Crows are a pest to gardeners because of their voracious appetite for seeds and fruits. They’re also known as the “goats of the sky” since they’ll eat almost everything, leaving a mess on your property and making a lot of noise in the process.
However, they aren’t all bad—in a single season, a crow family can consume tens of thousands of grubs, caterpillars, and other garden pests.
Natural Ways To Get Rid of Crows
Because of crows’ intelligence, getting rid of them can be difficult, requiring the repetition of many approaches as well as maintaining your location unpleasant for crows.
Create A Unfavorable Space For Them
- Place garbage in a secure location away from crows.
Crows may easily pull a plastic trash bag open and begin searching through your garbage. Crows can get into the trash if a small section of the bag is visible, so make sure your container isn’t overfilled.
Look for a container with a locking lid. Once a crow discovers a food supply, it will return daily to forage, thus it is critical to keep waste entirely secure.
- All compost should be covered and contained.
Crows are omnivores who will consume any pieces of food they come across. It’s critical to keep all food waste in a secure container.
Composting is a terrific method to get rid of excess food in a sustainable fashion, however, exposed compost is particularly appealing to crows. Cover your compost or keep it enclosed in a bin to avoid attracting crows while composting food. Yard debris can be composted without attracting crows.
- Protect your garden.
Although crows are good for gardens because they consume insects and grubs, they will occasionally take advantage of your crops. Cover your crops with a flexible bird net from your local garden or hardware store.
Crows will be kept out by a four-inch net, but smaller birds will have access to the insects in your garden. Drape the net over the crops before they begin to ripen, or suspend it above the crops with a frame erected around the garden.
Check to see if the net is secure enough to keep the crows out. This netting can also be used to cover fruit trees and plants.
- Use bird feeders that exclude large birds.
Invest in a bird feeder that closes automatically when larger birds try to feed.
You might also use a feeder with a wire mesh that keeps crows out while allowing smaller birds in. To keep crows from rummaging near the feeder, clean up any spills every day.
- Crow-proof nest boxes should be installed.
Crows are known to consume the hatchlings of smaller birds. If a crow discovers a nest box from which it can raise a hatchling, it will return year after year.
Removal of Nesting Areas
- Trim dead branches from trees.
Crows congregate in bunches and seek wide areas to roost. Crows are less likely to congregate on a leafless limb if dead branches are removed.
- Install bird spikes on roof lines or fences.
Bird spikes are available in strips or bunches and can be simply fixed as a long-term deterrent to birds landing.
Bird spikes discourage crows from landing by making it difficult for them to establish footing.
- On branches and other roosting locations, apply transparent bird gel.
Bird gels are available at your local hardware store or online.
Bird gel is a non-toxic sticky solution that, unlike bird spikes, does not detract from the natural appearance of windows or trees. Crows will avoid your yard as a nesting place because the sticky gel makes the surface uncomfortable for them.
- Outdoor lights should be reduced.
At night, crows cluster in well-lit locations. Crows will be less attracted to your place if you reduce your outdoor lighting.
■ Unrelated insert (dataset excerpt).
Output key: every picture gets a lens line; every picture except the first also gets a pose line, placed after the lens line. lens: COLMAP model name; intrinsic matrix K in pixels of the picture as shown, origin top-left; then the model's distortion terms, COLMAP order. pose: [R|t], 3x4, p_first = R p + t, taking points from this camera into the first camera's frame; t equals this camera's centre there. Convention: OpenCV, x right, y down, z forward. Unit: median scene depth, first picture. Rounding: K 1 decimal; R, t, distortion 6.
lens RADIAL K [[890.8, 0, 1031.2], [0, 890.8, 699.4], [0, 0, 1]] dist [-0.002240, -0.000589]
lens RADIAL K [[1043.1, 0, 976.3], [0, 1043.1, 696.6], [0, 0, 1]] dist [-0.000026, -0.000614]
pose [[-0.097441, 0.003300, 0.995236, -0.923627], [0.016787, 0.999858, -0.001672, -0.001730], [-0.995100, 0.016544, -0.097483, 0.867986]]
- Early in the winter, deal with the crows.
Crows are migratory birds that select roosting sites in the early winter. Disrupt their habits by speaking to the birds as soon as they arrive, so they don’t spend the entire winter with you.
- Just before dusk, startle the crows.
Crows will not stay the night in your yard if you scare them away in the evening. A crow will seek a safe area to spend the evening, and startling them right before nightfall will cause them to look elsewhere.
Scare Them Away
Hang spooky crow Halloween decorations with their wings stretched out upside down. Crows will beat it because they believe these are their deceased kin.
Set out colorful, sparkling Mylar balloons and ribbons that will glisten in the sunlight and blow in the breeze.
Alternatively, build homemade wind chimes out of old CDs and/or cheap cutlery and hang them from tree branches around your house.
What is the benefit of the latter method? Crows are deterred by rattling and clanging sounds as well as reflected light.
Signals Of Distress
To keep crows at bay, play recorded distress sounds of other crows. Noisemakers and fireworks sounds are also deterrents.
Just remember to be considerate: let your close neighbors in on your noisy battle plan and the time your noisemaking to be the least bothersome.
Your garden can flourish now that you’ve expelled these cunning, unpleasant visitors—and that’s something to be proud of.
Remember that in case you don’t want or simply you don’t have enough time to deal with the unwanted visitors to your garden, you can always call and hire a pest control service.